→ **Written task**: All entries must be extracted exactly, with nothing added or dropped.

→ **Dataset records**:
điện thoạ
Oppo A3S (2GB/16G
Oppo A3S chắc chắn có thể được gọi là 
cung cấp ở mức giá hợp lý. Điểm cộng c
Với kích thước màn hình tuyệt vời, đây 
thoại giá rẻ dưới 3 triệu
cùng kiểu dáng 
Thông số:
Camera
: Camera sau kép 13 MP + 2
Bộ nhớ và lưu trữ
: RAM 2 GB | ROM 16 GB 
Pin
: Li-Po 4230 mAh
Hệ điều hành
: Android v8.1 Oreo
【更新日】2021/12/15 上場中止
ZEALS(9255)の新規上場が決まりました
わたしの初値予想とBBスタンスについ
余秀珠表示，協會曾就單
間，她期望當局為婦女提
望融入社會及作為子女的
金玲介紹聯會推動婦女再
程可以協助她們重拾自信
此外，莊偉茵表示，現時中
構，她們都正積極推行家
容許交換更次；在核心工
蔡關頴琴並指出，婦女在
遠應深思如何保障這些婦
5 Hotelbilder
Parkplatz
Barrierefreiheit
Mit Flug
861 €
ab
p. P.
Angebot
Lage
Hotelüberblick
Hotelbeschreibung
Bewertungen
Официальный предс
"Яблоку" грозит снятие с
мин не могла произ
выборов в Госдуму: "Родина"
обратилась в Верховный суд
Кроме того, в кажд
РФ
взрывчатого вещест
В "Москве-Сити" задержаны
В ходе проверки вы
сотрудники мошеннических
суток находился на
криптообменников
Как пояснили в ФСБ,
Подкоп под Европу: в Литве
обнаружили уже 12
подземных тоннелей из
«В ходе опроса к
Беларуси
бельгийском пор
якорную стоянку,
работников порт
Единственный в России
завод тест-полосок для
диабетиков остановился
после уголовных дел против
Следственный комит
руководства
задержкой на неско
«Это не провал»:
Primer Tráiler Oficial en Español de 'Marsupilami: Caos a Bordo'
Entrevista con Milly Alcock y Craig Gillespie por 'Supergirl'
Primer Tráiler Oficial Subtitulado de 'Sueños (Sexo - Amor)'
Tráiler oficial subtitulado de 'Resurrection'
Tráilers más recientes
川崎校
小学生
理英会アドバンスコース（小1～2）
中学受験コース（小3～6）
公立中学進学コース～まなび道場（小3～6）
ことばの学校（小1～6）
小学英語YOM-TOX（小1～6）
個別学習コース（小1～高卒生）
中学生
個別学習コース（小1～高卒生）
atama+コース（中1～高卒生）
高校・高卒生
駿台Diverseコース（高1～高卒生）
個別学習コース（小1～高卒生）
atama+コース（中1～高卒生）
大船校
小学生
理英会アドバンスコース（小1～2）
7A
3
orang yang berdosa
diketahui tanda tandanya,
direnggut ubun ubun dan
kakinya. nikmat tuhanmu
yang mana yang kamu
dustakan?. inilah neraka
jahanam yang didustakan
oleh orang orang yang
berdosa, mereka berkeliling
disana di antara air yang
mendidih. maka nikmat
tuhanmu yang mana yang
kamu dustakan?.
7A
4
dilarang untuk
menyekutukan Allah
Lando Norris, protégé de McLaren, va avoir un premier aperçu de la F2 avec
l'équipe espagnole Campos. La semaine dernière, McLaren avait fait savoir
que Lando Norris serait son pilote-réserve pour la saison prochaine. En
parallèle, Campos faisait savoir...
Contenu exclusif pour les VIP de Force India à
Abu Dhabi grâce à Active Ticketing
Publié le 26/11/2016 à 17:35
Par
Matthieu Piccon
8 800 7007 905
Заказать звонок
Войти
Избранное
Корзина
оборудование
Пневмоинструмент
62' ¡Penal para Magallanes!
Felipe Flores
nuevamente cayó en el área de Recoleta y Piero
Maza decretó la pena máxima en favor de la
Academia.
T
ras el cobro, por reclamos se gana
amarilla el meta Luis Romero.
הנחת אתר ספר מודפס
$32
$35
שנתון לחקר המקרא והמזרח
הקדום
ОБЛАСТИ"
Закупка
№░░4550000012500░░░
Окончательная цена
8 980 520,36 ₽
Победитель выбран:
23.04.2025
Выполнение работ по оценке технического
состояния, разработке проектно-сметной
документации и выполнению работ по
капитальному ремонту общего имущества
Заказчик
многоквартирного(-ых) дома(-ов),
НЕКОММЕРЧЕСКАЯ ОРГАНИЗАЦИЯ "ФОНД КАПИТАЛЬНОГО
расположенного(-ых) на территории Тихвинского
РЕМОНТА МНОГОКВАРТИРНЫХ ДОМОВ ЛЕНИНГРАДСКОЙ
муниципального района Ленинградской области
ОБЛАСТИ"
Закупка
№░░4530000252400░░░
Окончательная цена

→ **Answer to this task**:
điện thoạ
Oppo A3S (2GB/16G
Oppo A3S chắc chắn có thể được gọi là 
cung cấp ở mức giá hợp lý. Điểm cộng c
Với kích thước màn hình tuyệt vời, đây 
thoại giá rẻ dưới 3 triệu
cùng kiểu dáng 
Thông số:
Camera
: Camera sau kép 13 MP + 2
Bộ nhớ và lưu trữ
: RAM 2 GB | ROM 16 GB 
Pin
: Li-Po 4230 mAh
Hệ điều hành
: Android v8.1 Oreo
【更新日】2021/12/15 上場中止
ZEALS(9255)の新規上場が決まりました
わたしの初値予想とBBスタンスについ
余秀珠表示，協會曾就單
間，她期望當局為婦女提
望融入社會及作為子女的
金玲介紹聯會推動婦女再
程可以協助她們重拾自信
此外，莊偉茵表示，現時中
構，她們都正積極推行家
容許交換更次；在核心工
蔡關頴琴並指出，婦女在
遠應深思如何保障這些婦
5 Hotelbilder
Parkplatz
Barrierefreiheit
Mit Flug
861 €
ab
p. P.
Angebot
Lage
Hotelüberblick
Hotelbeschreibung
Bewertungen
Официальный предс
"Яблоку" грозит снятие с
мин не могла произ
выборов в Госдуму: "Родина"
обратилась в Верховный суд
Кроме того, в кажд
РФ
взрывчатого вещест
В "Москве-Сити" задержаны
В ходе проверки вы
сотрудники мошеннических
суток находился на
криптообменников
Как пояснили в ФСБ,
Подкоп под Европу: в Литве
обнаружили уже 12
подземных тоннелей из
«В ходе опроса к
Беларуси
бельгийском пор
якорную стоянку,
работников порт
Единственный в России
завод тест-полосок для
диабетиков остановился
после уголовных дел против
Следственный комит
руководства
задержкой на неско
«Это не провал»:
Primer Tráiler Oficial en Español de 'Marsupilami: Caos a Bordo'
Entrevista con Milly Alcock y Craig Gillespie por 'Supergirl'
Primer Tráiler Oficial Subtitulado de 'Sueños (Sexo - Amor)'
Tráiler oficial subtitulado de 'Resurrection'
Tráilers más recientes
川崎校
小学生
理英会アドバンスコース（小1～2）
中学受験コース（小3～6）
公立中学進学コース～まなび道場（小3～6）
ことばの学校（小1～6）
小学英語YOM-TOX（小1～6）
個別学習コース（小1～高卒生）
中学生
個別学習コース（小1～高卒生）
atama+コース（中1～高卒生）
高校・高卒生
駿台Diverseコース（高1～高卒生）
個別学習コース（小1～高卒生）
atama+コース（中1～高卒生）
大船校
小学生
理英会アドバンスコース（小1～2）
7A
3
orang yang berdosa
diketahui tanda tandanya,
direnggut ubun ubun dan
kakinya. nikmat tuhanmu
yang mana yang kamu
dustakan?. inilah neraka
jahanam yang didustakan
oleh orang orang yang
berdosa, mereka berkeliling
disana di antara air yang
mendidih. maka nikmat
tuhanmu yang mana yang
kamu dustakan?.
7A
4
dilarang untuk
menyekutukan Allah
Lando Norris, protégé de McLaren, va avoir un premier aperçu de la F2 avec
l'équipe espagnole Campos. La semaine dernière, McLaren avait fait savoir
que Lando Norris serait son pilote-réserve pour la saison prochaine. En
parallèle, Campos faisait savoir...
Contenu exclusif pour les VIP de Force India à
Abu Dhabi grâce à Active Ticketing
Publié le 26/11/2016 à 17:35
Par
Matthieu Piccon
8 800 7007 905
Заказать звонок
Войти
Избранное
Корзина
оборудование
Пневмоинструмент
62' ¡Penal para Magallanes!
Felipe Flores
nuevamente cayó en el área de Recoleta y Piero
Maza decretó la pena máxima en favor de la
Academia.
T
ras el cobro, por reclamos se gana
amarilla el meta Luis Romero.
הנחת אתר ספר מודפס
$32
$35
שנתון לחקר המקרא והמזרח
הקדום
ОБЛАСТИ"
Закупка
№░░4550000012500░░░
Окончательная цена
8 980 520,36 ₽
Победитель выбран:
23.04.2025
Выполнение работ по оценке технического
состояния, разработке проектно-сметной
документации и выполнению работ по
капитальному ремонту общего имущества
Заказчик
многоквартирного(-ых) дома(-ов),
НЕКОММЕРЧЕСКАЯ ОРГАНИЗАЦИЯ "ФОНД КАПИТАЛЬНОГО
расположенного(-ых) на территории Тихвинского
РЕМОНТА МНОГОКВАРТИРНЫХ ДОМОВ ЛЕНИНГРАДСКОЙ
муниципального района Ленинградской области
ОБЛАСТИ"
Закупка
№░░4530000252400░░░
Окончательная цена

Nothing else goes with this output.